Surgical Gesture Recognition in Laparoscopic Tasks Based on the Transformer Network and Self-Supervised Learning
Surgical Gesture Recognition in Laparoscopic Tasks Based on the Transformer Network and Self-Supervised Learning
Blog Article
In this study, we TIG Torch Cable propose a deep learning framework and a self-supervision scheme for video-based surgical gesture recognition.The proposed framework is modular.First, a 3D convolutional network extracts feature vectors from video clips for encoding spatial and short-term temporal features.Second, the feature vectors are fed into a transformer network for capturing long-term temporal dependencies.

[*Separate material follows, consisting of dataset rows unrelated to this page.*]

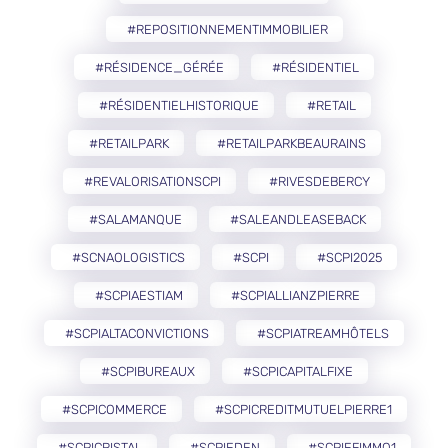
#REPOSITIONNEMENTIMMOBILIER
#RÉSIDENCE_GÉRÉE
#RÉSIDENTIEL
#RÉSIDENTIELHISTORIQUE
#RETAIL
#RETAILPARK
#RETAILPARKBEAURAINS
#REVALORISATIONSCPI
#RIVESDEBERCY
#SALAMANQUE
#SALEANDLEASEBACK
#SCNAOLOGISTICS
#SCPI
#SCPI2025
#SCPIAESTIAM
#SCPIALLIANZPIERRE
#SCPIALTACONVICTIONS
#SCPIATREAMHÔTELS
#SCPIBUREAUX
#SCPICAPITALFIXE
#SCPICOMMERCE
#SCPICREDITMUTUELPIERRE1
#SCPICRISTAL
#SCPIEDEN
#SCPIEFIMMO1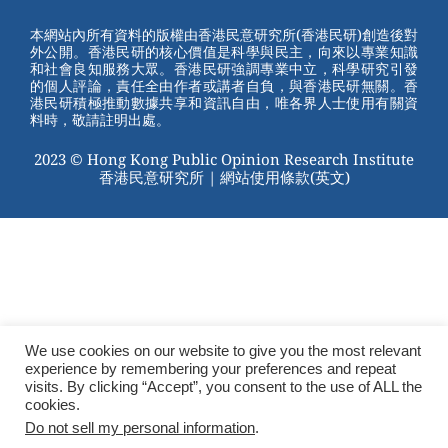
e
e
e
er
Channel
st
b
本網站內所有資料的版權由香港民意研究所(香港民研)創造後對
外公開。香港民研的核心價值是科學與民主，向來以專業知識
o
和社會良知服務大眾。香港民研強調專業中立，科學研究引發
的個人評論，責任全由作者或講者自負，與香港民研無關。香
o
港民研積極推動數據共享和資訊自由，唯各界人士使用有關資
料時，敬請註明出處。
k
2023 © Hong Kong Public Opinion Research Institute
香港民意研究所 |
網站使用條款(英文)
We use cookies on our website to give you the most relevant
experience by remembering your preferences and repeat
visits. By clicking “Accept”, you consent to the use of ALL the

Two main models are proposed, based on the backbone framework: C3DTrans (supervised) and SSC3DTrans (self-supervised).The dataset consisted of 80 videos from two basic laparoscopic tasks: peg transfer (PT) and knot tying (KT).To examine the potential of self-supervision, the models were trained on 60% and 100% of the annotated dataset.In addition, the best-performing model was evaluated on the JIGSAWS robotic surgery dataset.
The best model (C3DTrans) achieves an accuracy of 88.0%, a 95.2% clip level, and 97.5% and 97.
9% (gesture level), for PT and KT, respectively.The SSC3DTrans performed similar to C3DTrans when training on 60% of the annotated dataset (about 84% and 93% clip-level accuracies for PT and KT, respectively).The performance of C3DTrans on JIGSAWS was close to 76% accuracy, which was similar to or higher than prior techniques based on a single video stream, Collections no additional video training, and online processing.